– Вы знаете мое имя?

– Как не знать. В одной секции живем, – направившись в санузел, ответила Донара Васильевна.

– Хах. Вам, наверное, наш сосед сказал, да? Ведь ваше имя я от него узнала, хоть это, может быть, и неправильно… – увязавшись за женщиной, продолжала Элла.

– Почему же?

– Ну не знаю. Кажется, если люди хотят познакомиться, то они сами должны это сделать.

– Тебя что, ни разу ни с кем не знакомили? – пригубив сигарету и пуская дымок оползнем по халату, испещренному катышками и зацепками, спросила женщина. За все это время она даже не поглядела на Эллу.

– Знакомили. Знакомили только с тем, кого я видела вживую. Нас же друг другу не представили.

– А в этом была необходимость?

– Нет, естественно. Просто мы уже сколько времени бок о бок живем, а заговорили только сейчас, спустя столько дней.

– Ну-ну. Нет ничего плохого в том, деточка, что некто в беседе упомянет имя постороннего человека, если то не осквернено контекстом. Изо дня в день ты слышишь тысячи незнакомых имен, до которых тебе нет и не должно быть дела.

Непринужденный фамильярный тон даже не смутил Эллу – по крайней мере, она не выказала возмущения.

– Спорное утверждение. С чего вы взяли, что нет?

– Если ты кем-то интересуешься, значит, у тебя на него определенные виды, тебе от него что-то нужно.

– Если вы понимаете под «видами» участие и дружелюбие, то вы правы.

Несмотря на то что женщина делали глубокие затяжки, раз за разом испепеляя по три-четыре миллиметра бумаги, у нее еще оставалось полсигарты. Он вдруг ткнула бычок в банку, давая понять, что задушевной беседы не получится, и Элла решила действовать нахрапом.

– А вообще странный этот тип – наш сосед, да? Подозрительный. Всю жизнь здесь прожил, а ни добра, ни семьи не нажил. Родители-то хоть есть у него?

– Что ж ты у меня спрашиваешь? Я вас, кажется, не знакомила.

Нечто вроде улыбки сбило лицо Донары Васильевны. Да уж, сводня из тебя никудышная.

– Ну дак вы, я уверена, знаете его как облупленного – видели, как он под стол пешочком ходил.

Выдержав ощутимую паузу испытывающим молчанием, вызывающим взглядом, Донара Васильевна робко посмотрела на Эллу и проговорила еле слышно:

– Чего я только не видела.

Затем она встала, распылив пепел, сунув пачку сигарет в карман, и зашаркала к себе в комнату.

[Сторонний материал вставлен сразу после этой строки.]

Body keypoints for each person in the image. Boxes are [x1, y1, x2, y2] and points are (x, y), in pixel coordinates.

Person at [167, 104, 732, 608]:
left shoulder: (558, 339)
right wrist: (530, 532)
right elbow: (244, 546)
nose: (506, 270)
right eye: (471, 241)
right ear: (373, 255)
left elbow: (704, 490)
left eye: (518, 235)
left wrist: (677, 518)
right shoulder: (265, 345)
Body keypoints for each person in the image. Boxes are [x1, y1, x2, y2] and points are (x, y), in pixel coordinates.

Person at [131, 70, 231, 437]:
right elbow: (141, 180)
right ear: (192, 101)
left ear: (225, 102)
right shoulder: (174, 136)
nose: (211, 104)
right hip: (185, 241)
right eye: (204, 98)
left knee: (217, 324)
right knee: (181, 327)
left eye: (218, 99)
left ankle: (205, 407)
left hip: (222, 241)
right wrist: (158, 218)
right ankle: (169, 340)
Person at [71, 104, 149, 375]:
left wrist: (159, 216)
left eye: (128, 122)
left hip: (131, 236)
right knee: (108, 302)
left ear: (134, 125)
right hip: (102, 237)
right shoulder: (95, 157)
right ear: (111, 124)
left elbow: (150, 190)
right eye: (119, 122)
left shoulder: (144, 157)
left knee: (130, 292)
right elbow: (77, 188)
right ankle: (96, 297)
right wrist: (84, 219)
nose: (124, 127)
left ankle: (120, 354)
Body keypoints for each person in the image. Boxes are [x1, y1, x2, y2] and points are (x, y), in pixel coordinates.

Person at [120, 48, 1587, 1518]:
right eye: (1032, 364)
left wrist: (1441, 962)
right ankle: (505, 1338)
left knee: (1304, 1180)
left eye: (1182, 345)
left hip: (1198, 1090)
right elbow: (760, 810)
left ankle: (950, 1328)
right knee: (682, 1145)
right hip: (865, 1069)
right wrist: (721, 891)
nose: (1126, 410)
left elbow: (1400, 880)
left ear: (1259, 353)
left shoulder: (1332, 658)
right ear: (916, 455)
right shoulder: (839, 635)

Сиплая хрычовка в совдеповском дезабилье! Такие потому и молчат, что выдают себя каждым звуком. Ноготки-обрубки, лохмы напомаженные, взгляд вороватый – того и гляди вылетит из рукава монтажка в газете, промасленной селедкой, и упадет тебе на голову. Помнится, была у них в садике воспитатель Вилена Игоревна. В глазах стоят ее подусники, когда сердце от страха замирает. Элла! Что за имя такое гадкое! Вырастешь – будешь бабочкой ночной порхать, ребенок солнечный. Вечно тошнило от этих желтых запеканок. Блин, какая же она дура! Что она наделала…

Элла подошла к умывальнику, включила воду, что гортанно забурлила у решетчатого слива, закупоренного всяким сором, и омыла свое чистое лисье личико. Из зеркала на нее посмотрело влажно отфильтрованное угрюмое отражение с немо застывшим вопросом на устах, о котором можно было только догадываться. Вот еще – загадочная улыбка Мона Лизы. Ты думаешь, что знаешь обо мне все, а на самом деле ты просто куцый щенок, пытающийся прикусить собственный хвост. Гав-гав, проклятье, ты вечно в шаге от цели, в одном мгновении, что равносильно целому веку! А что бы было, если бы она родилась в этой комнате? Возможно, разношерстные страшилки давно бы прославили ее имя, так как до сей поры она бы не… Суицидальный мотивчик.

4

– Макс, просыпайся. Мы почти приехали, – положив руки на плечо партнеру по танцам, проговорила Вика. Они возвращались с провальных соревнований на машине родителей девочки.